### Text segment
"""
National Patient Safety Agency to be launched

International Journal of Health Care Quality Assurance

ISSN: 0952-6862

Article publication date: 1 September 2001

36

Citation

(2001), "National Patient Safety Agency to be launched", International Journal of Health Care Quality Assurance, Vol. 14 No. 5. https://doi.org/10.1108/ijhcqa.2001.06214eab.007

Publisher

:

Emerald Group Publishing Limited

Copyright © 2001, MCB UP Limited


National Patient Safety Agency to be launched

National Patient Safety Agency to be launched

In April, chief medical officer Liam Donaldson announced that a new agency is to be set up to boost patient safety in the NHS. The National Patient Safety Agency will run a mandatory reporting system for logging all failures, mistakes, errors and near-misses across the health service. For the first time it will introduce a streamlined approach to dealing with errors and mistakes and ensure that lessons are learnt and spread throughout the health service.

Details of the Agency are revealed in a new report Building A Safer NHS For Patients. It highlights progress made in setting up the new reporting system which was recommended by Professor Donaldson, last year. The report also recommends an improved system for handling investigations and inquiries across the NHS – ensuring they are no longer commissioned on an ad hoc basis, which can lead to lack of consistency and duplication of work.
"""
### To do
Copy the part of the article that begins with the words "Emerald Group Publishing" and ends after "throughout the health service.". The data has no connection to the article.

### Data provided
"""
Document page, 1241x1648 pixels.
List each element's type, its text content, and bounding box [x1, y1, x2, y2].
"""
### Response to the exercise
Emerald Group Publishing Limited

Copyright © 2001, MCB UP Limited


National Patient Safety Agency to be launched

National Patient Safety Agency to be launched

In April, chief medical officer Liam Donaldson announced that a new agency is to be set up to boost patient safety in the NHS. The National Patient Safety Agency will run a mandatory reporting system for logging all failures, mistakes, errors and near-misses across the health service. For the first time it will introduce a streamlined approach to dealing with errors and mistakes and ensure that lessons are learnt and spread throughout the health service.